Disclosures: Dr. Zweibel reports fees from Medtronic to the hospital for virtual preceptorship on His bundle pacing; outside the submitted work, he also discloses he is a speaker and consultant for Medtronic. Dr. Crespo reports receiving honoraria from Medtronic for educational talks on His bundle pacing.

References

1. Deshmukh P, Casavant RA, Romanyshyn M, Anderson K. Permanent direct His bundle pacing: A novel approach to cardiac pacing in patients with normal His-Purkinje activation. Circulation. 2000;101:869-877.
2. Sweeney MO, Hellkamp AS, Ellengogen KA, et al. Adverse effect of ventricular pacing on heart failure and atrial fibrillation among patients with normal baseline QRS duration in a clinical trial of pacemaker therapy for sinus node dysfunction. Circulation. 2003;107:2932-2937.

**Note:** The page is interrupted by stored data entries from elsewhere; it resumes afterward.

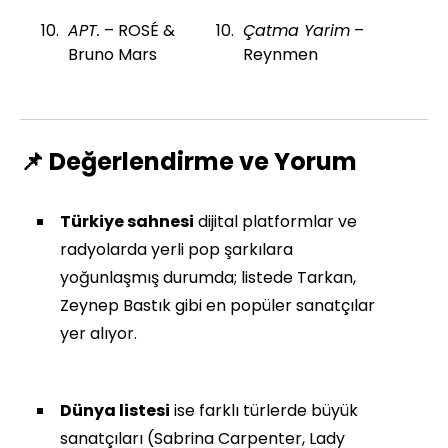
APT.
– ROSÉ &
Çatma Yarim
–
Bruno Mars
Reynmen
📌 Değerlendirme ve Yorum
Türkiye sahnesi
dijital platformlar ve
radyolarda yerli pop şarkılara
yoğunlaşmış durumda; listede Tarkan,
Zeynep Bastık gibi en popüler sanatçılar
yer alıyor.
Dünya listesi
ise farklı türlerde büyük
sanatçıları (Sabrina Carpenter, Lady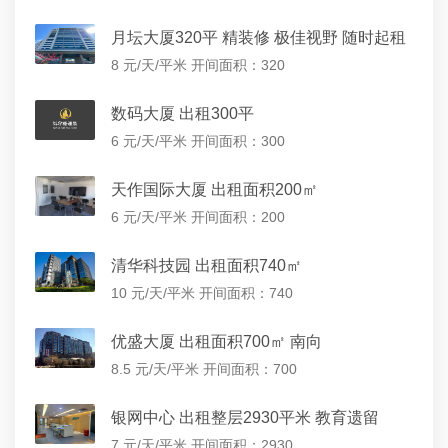
月坛大厦320平 精装修 极佳视野 随时起租
8 元/天/平米
开间面积：320
数码大厦 出租300平
6 元/天/平米
开间面积：300
天作国际大厦 出租面积200㎡
6 元/天/平米
开间面积：200
清华科技园 出租面积740㎡
10 元/天/平米
开间面积：740
优盛大厦 出租面积700㎡ 南向
8.5 元/天/平米
开间面积：700
银网中心 出租整层2930平米 教育遗留
7 元/天/平米
开间面积：2930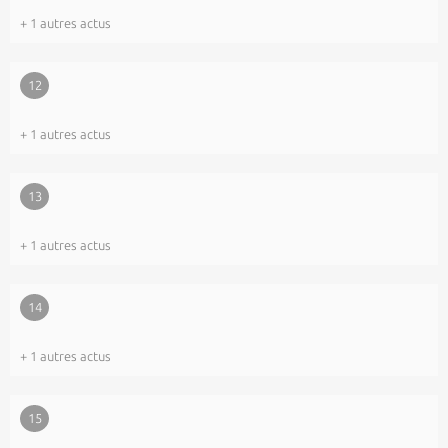
+ 1 autres actus
12
+ 1 autres actus
13
+ 1 autres actus
14
+ 1 autres actus
15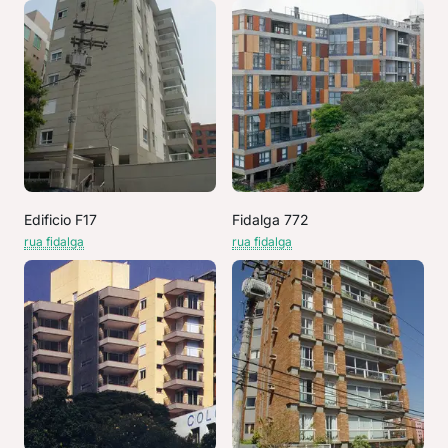
Edificio F17
Fidalga 772
rua fidalga
rua fidalga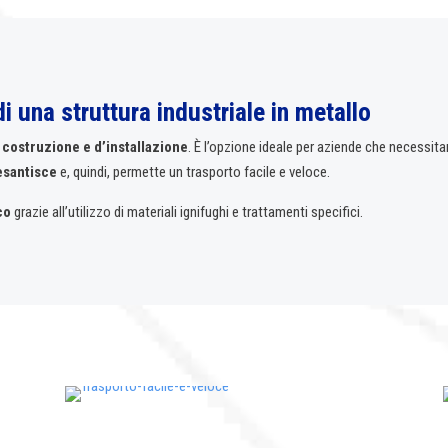
di una struttura industriale in metallo
 costruzione e d’installazione
. È l’opzione ideale per aziende che necessita
esantisce
e, quindi, permette un trasporto facile e veloce.
co
grazie all’utilizzo di materiali ignifughi e trattamenti specifici.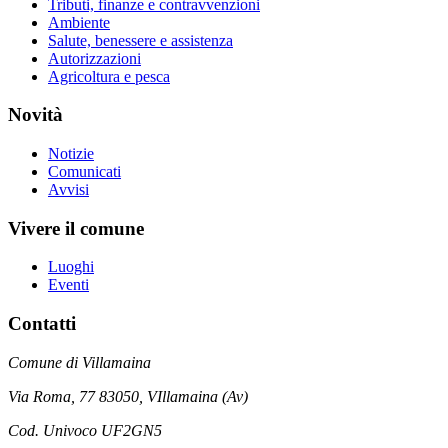
Tributi, finanze e contravvenzioni
Ambiente
Salute, benessere e assistenza
Autorizzazioni
Agricoltura e pesca
Novità
Notizie
Comunicati
Avvisi
Vivere il comune
Luoghi
Eventi
Contatti
Comune di Villamaina
Via Roma, 77 83050, VIllamaina (Av)
Cod. Univoco UF2GN5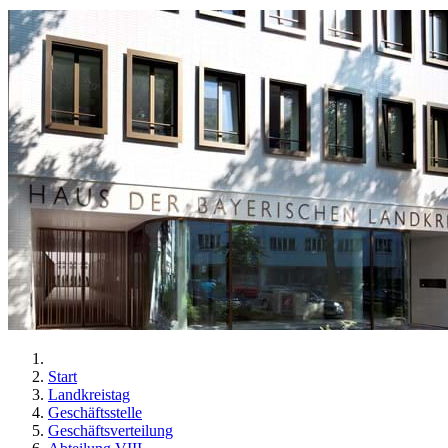
Start
Landkreistag
Geschäftsstelle
Geschäftsverteilung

3. Khurshid S, Epstein AE, Verdino RJ, et al. Incidence and predictors of right ventricular pacing-induce cardiomyopathy. Heart Rhythm. 2014;11:1619-1625.
4. Dandamudi G, Vijayaraman P. History of His bundle pacing. J Electrocardiol. 2017;50:156-160.
5. Lustgarten DL. Stepwise approach to permanent His bundle pacing. J Innov Card Rhythm Manage. 2016;7:2313-2321.
6. Shan P, Su L, Zhou X, et al. Beneficial effects of upgrading to His bundle pacing in chronically paced patients with left ventricular ejection fraction <50%. Heart Rhythm. 2018;15:405-412.
7. Kiehl EL, Makki T, Kumar R, et al. Incidence and predictors of right ventricular pacing-induced cardiomyopathy in patients with complete atrioventricular block and preserved left ventricular systolic function. Heart Rhythm. 2016;13:2272-2278. 
8. Nazeri A, Massumi A, Rasekh A, Saaed M, Frank C, Razavi M. Cardiac resynchronization therapy in patients with right ventricular pacing-induced cardiomyopathy. Pacing Clin Electrophysiol. 2010;33:37-40.